Your task: In the records, everything from the line containing "Give a lens" down through the line containing "dist [0.006812, -0.001749]" should be reproduced with "params" swapped for "parameters" and all else left unchanged.

Extracted data:
Start of Block
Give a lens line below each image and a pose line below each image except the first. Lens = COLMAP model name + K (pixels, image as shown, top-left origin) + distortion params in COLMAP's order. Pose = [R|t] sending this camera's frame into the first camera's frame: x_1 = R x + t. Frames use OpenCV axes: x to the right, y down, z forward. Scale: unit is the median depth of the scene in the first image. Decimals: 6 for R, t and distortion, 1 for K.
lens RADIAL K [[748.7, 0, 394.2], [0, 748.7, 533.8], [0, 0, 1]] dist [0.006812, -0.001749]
End of Block
Start of Block
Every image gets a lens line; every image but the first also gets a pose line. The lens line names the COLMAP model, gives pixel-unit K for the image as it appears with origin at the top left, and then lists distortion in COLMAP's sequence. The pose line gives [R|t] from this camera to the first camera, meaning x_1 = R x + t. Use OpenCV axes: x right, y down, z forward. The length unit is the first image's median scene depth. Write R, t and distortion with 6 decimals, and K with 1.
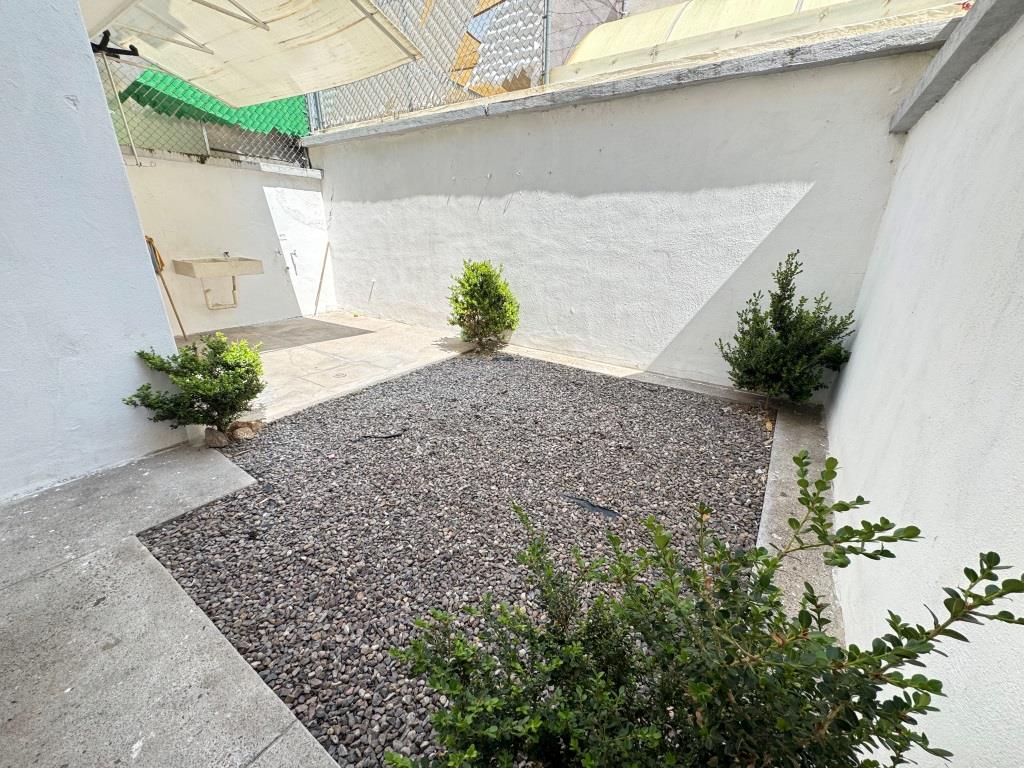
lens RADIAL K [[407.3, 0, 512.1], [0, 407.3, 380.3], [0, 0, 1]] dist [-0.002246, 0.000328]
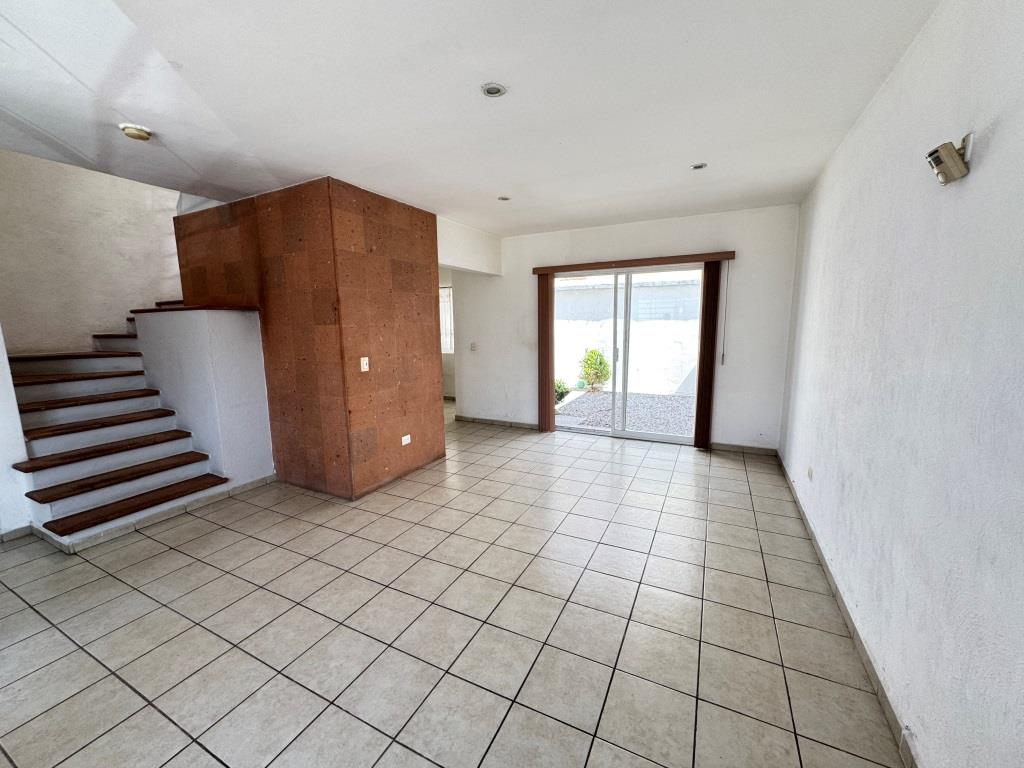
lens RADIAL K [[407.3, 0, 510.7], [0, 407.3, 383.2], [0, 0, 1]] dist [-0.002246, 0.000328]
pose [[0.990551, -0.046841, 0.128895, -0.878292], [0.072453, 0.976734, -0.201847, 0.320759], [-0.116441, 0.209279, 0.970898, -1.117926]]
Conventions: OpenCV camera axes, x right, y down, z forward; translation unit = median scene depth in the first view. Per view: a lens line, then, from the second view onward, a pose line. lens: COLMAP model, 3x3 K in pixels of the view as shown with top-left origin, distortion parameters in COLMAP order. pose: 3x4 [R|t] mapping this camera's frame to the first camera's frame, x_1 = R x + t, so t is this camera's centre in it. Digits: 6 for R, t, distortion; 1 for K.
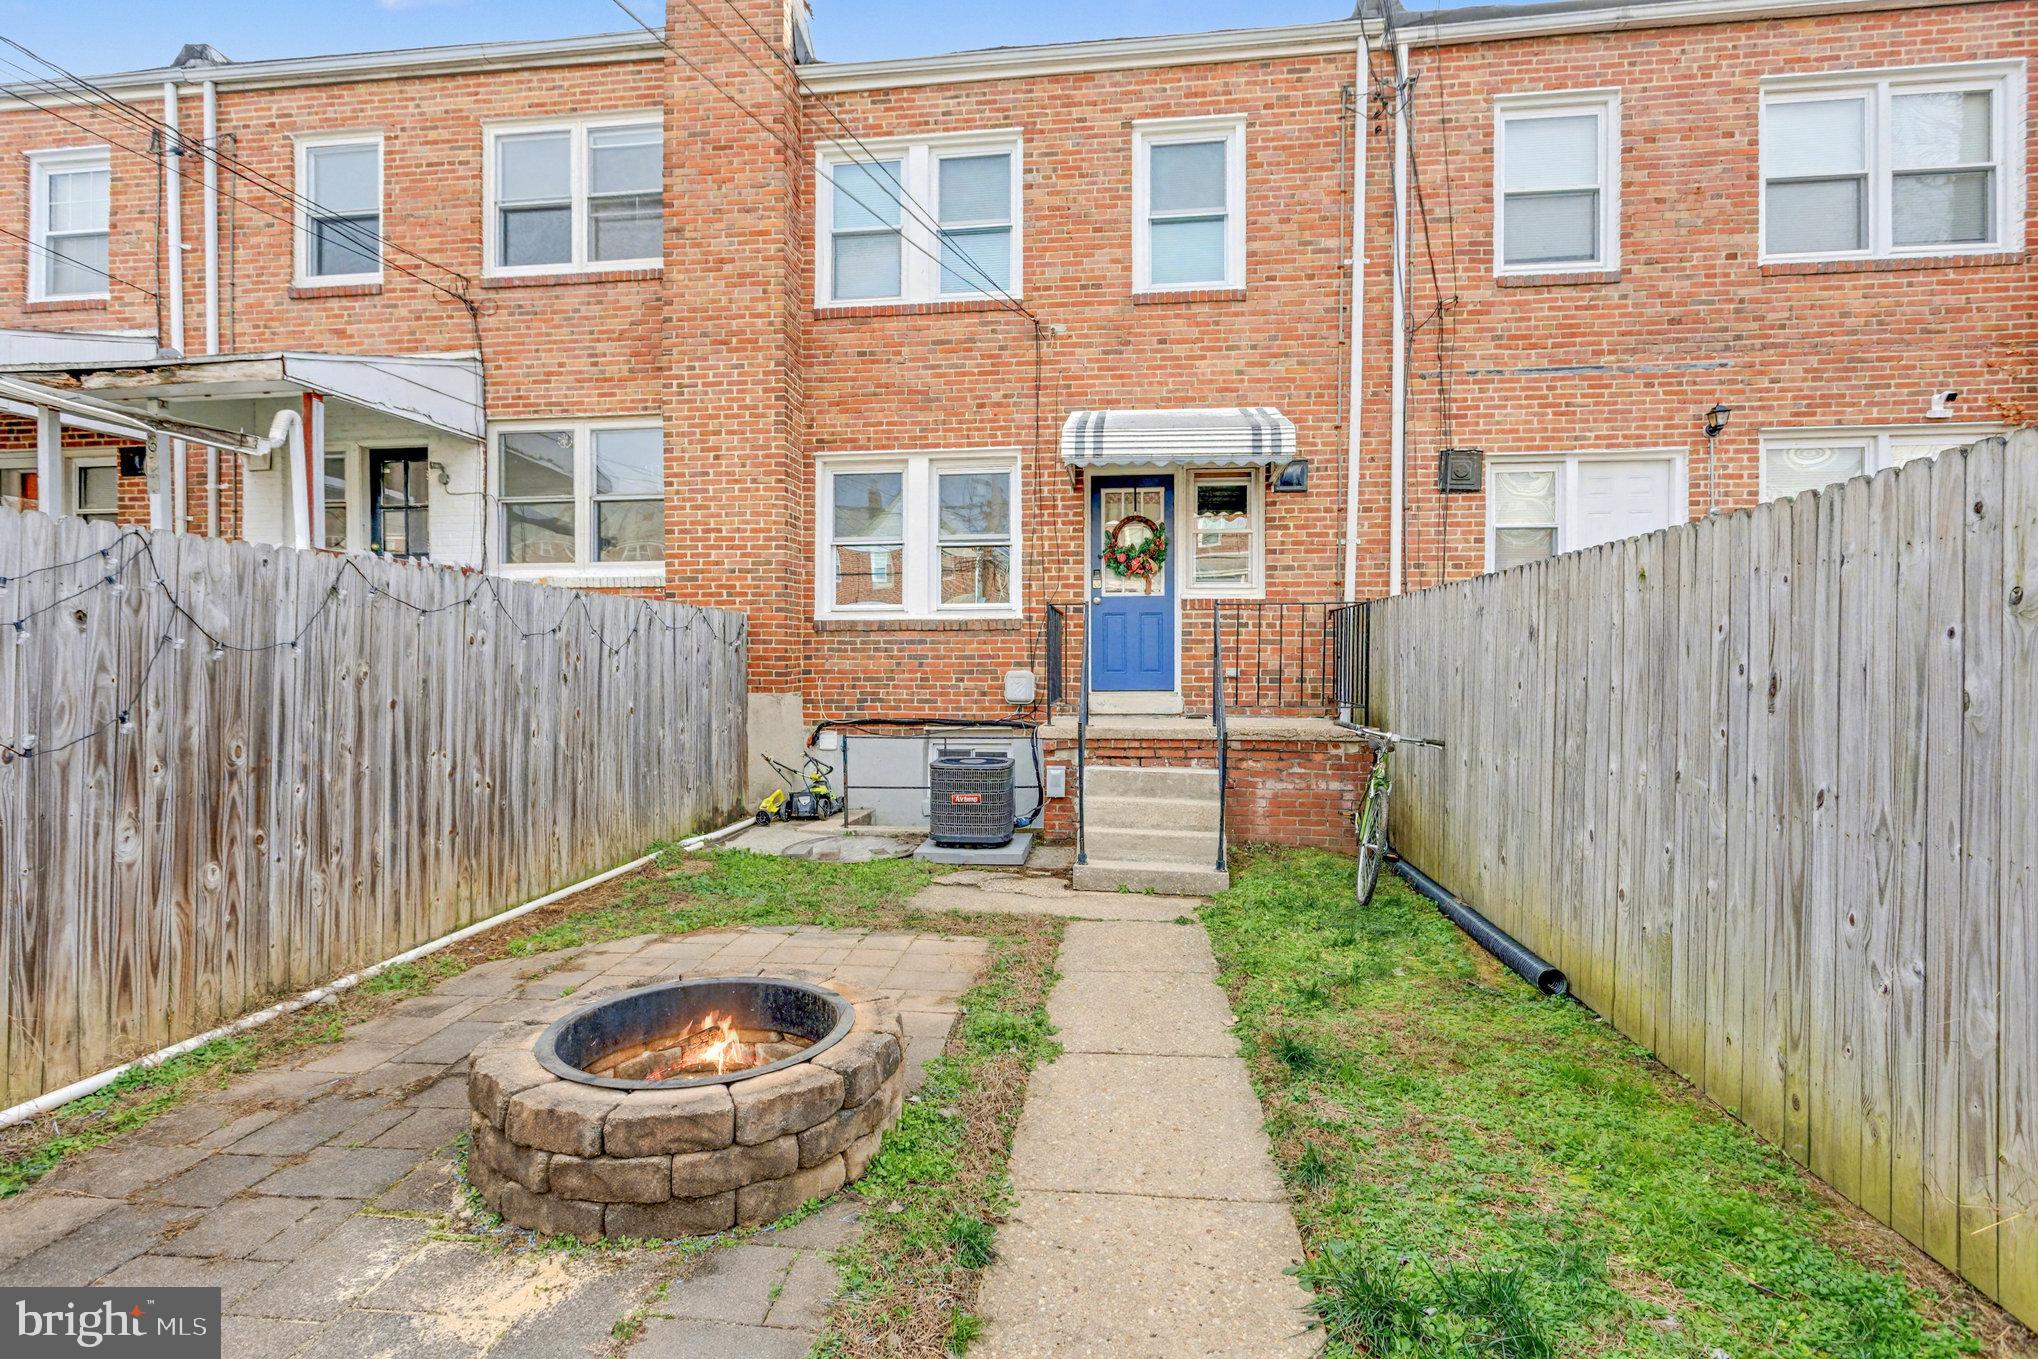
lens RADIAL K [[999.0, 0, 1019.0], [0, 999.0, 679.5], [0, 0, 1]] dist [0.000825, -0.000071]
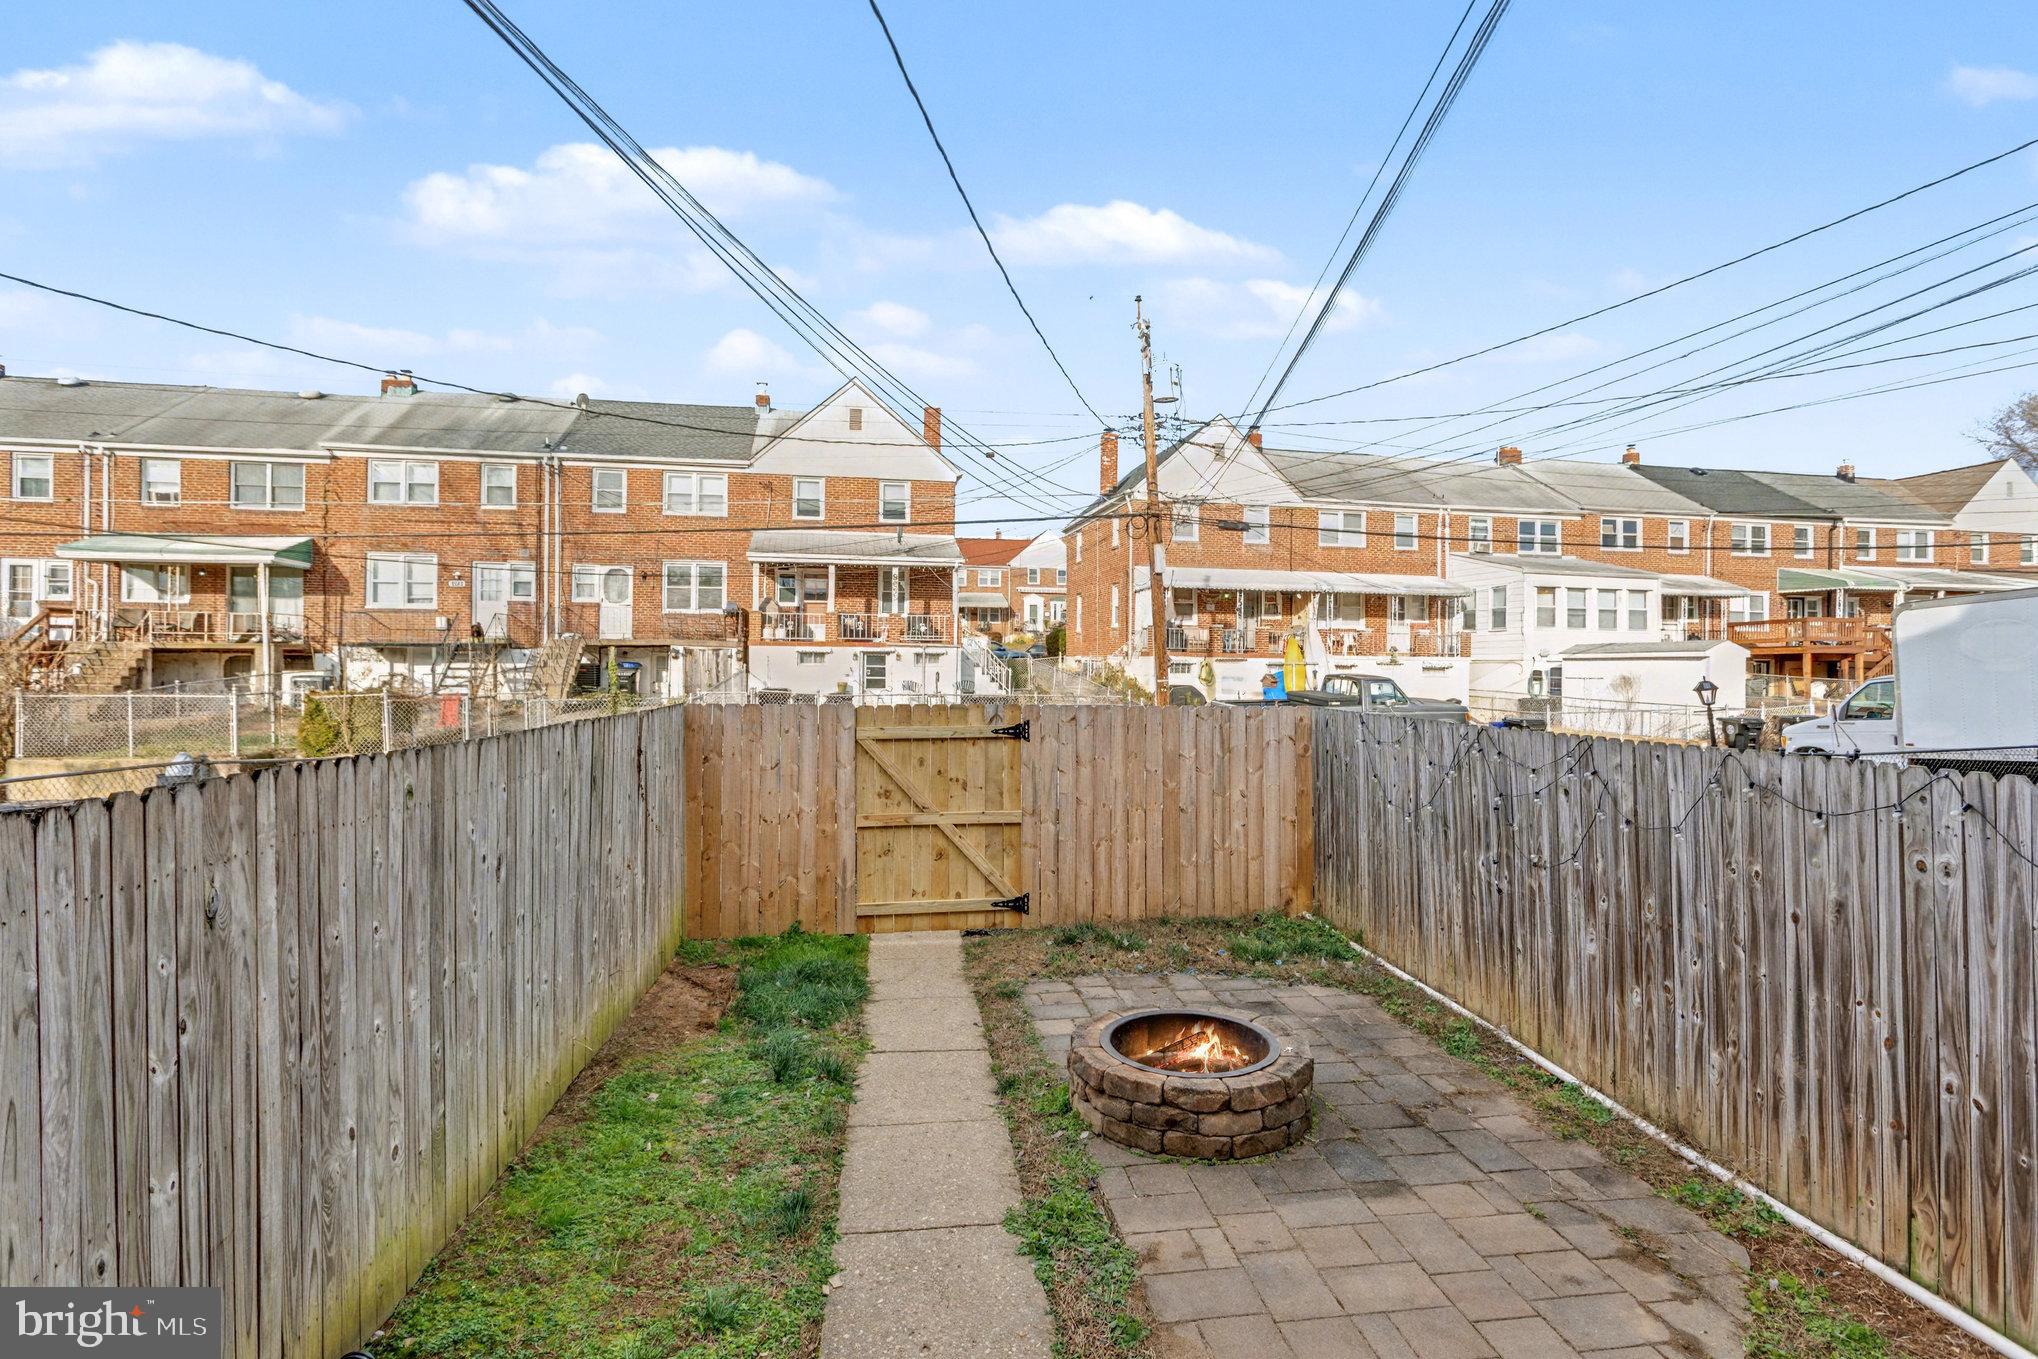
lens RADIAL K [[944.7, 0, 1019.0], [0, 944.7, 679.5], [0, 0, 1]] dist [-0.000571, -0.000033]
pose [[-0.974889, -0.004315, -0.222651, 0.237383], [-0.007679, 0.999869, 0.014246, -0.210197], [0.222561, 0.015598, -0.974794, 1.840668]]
End of Block
Result of this task:
Give a lens line below each image and a pose line below each image except the first. Lens = COLMAP model name + K (pixels, image as shown, top-left origin) + distortion parameters in COLMAP's order. Pose = [R|t] sending this camera's frame into the first camera's frame: x_1 = R x + t. Frames use OpenCV axes: x to the right, y down, z forward. Scale: unit is the median depth of the scene in the first image. Decimals: 6 for R, t and distortion, 1 for K.
lens RADIAL K [[748.7, 0, 394.2], [0, 748.7, 533.8], [0, 0, 1]] dist [0.006812, -0.001749]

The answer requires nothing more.